17. Adjustable pile guide according to any of the preceding claims, wherein at least one guiding member comprises a guiding wheel that is arranged to freely rotate and/or wherein at least one guiding member comprises a sliding member that is arranged to slidably support the pile.

18. Method of installing a pile into a seabed, comprising the steps of:

inserting the pile to be installed into a tubular frame of an adjustable pile guide; moving at least one movable guide of a guiding mechanism in a radial direction towards the pile; detecting, during the movement of the movable guide, a distance between the pile and the movable guide by means of a pile detection system;

maintaining a predefined distance between the movable guide and the pile to be installed during installing of the pile into the seabed on the basis of the determined distance.

19. Method according to claim 18, comprising the step of positioning the pile with respect to the tubular frame, by synchronously moving at least two movable guides, wherein the position of the pile is maintained between the movable guides, and maintaining the predefined distance between the pile and at least one movable guide.

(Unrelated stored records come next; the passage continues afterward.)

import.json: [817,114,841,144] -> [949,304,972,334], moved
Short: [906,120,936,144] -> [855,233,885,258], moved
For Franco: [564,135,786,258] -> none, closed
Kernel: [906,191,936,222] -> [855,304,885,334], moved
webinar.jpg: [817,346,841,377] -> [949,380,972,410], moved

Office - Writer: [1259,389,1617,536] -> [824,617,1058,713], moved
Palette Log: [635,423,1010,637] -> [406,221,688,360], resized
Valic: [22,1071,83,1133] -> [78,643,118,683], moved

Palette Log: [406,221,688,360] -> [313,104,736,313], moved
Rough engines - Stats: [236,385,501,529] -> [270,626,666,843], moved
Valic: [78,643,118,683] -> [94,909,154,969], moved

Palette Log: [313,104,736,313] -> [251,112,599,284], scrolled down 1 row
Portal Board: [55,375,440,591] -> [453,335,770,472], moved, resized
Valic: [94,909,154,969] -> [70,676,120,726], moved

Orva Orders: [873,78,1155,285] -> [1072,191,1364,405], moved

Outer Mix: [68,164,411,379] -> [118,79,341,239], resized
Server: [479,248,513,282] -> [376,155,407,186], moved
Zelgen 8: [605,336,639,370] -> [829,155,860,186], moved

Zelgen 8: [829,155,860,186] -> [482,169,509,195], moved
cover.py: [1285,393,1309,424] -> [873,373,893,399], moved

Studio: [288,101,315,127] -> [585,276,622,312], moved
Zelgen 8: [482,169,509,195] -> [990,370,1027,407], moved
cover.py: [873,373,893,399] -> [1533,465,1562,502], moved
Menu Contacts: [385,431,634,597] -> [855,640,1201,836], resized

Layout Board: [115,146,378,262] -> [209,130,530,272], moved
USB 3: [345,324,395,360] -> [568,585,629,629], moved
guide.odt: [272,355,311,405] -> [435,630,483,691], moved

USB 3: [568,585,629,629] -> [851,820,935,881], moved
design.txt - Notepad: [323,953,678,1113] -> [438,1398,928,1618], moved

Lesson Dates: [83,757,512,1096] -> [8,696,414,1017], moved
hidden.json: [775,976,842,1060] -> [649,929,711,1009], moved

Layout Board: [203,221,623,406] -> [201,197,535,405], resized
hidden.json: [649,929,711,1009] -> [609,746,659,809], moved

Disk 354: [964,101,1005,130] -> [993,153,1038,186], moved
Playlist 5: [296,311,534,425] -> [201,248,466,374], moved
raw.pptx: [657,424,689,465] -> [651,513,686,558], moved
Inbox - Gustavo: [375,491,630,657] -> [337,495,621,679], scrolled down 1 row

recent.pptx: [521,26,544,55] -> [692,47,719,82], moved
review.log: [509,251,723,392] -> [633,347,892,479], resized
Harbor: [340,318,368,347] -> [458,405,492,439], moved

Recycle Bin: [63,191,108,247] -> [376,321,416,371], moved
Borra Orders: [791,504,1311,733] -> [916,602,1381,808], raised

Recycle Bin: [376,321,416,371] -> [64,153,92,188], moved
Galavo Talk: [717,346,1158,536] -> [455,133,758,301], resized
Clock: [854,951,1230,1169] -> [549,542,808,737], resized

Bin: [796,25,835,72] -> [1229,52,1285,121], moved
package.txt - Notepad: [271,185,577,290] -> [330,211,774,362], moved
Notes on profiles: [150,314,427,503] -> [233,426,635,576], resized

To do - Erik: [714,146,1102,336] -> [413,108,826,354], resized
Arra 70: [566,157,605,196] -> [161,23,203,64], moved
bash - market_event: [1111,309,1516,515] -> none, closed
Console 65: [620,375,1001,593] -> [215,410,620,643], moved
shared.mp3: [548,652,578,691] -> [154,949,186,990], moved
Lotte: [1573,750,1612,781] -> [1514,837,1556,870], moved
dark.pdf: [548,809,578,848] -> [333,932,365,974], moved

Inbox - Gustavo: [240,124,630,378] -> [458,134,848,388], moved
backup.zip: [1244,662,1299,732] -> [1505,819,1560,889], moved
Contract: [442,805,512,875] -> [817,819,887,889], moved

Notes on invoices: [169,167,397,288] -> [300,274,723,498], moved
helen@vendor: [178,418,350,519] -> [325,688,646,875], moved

20. Method according to claim 18 or 19, comprising the steps of:

providing movable guides at two axial positions in the tubular frame, wherein the two axial positions are provided at a certain distance from each other;

tilting the pile with respect to the tubular frame, by synchronously moving at least two movable guides of the first and/or second axial position, wherein the movement of the movable guides at the first axial position is different from the movement of the movable guides at the second axial position, wherein the pile is maintained between the movable guides, and maintaining the predefined distance between the pile and at least one movable guide at each position.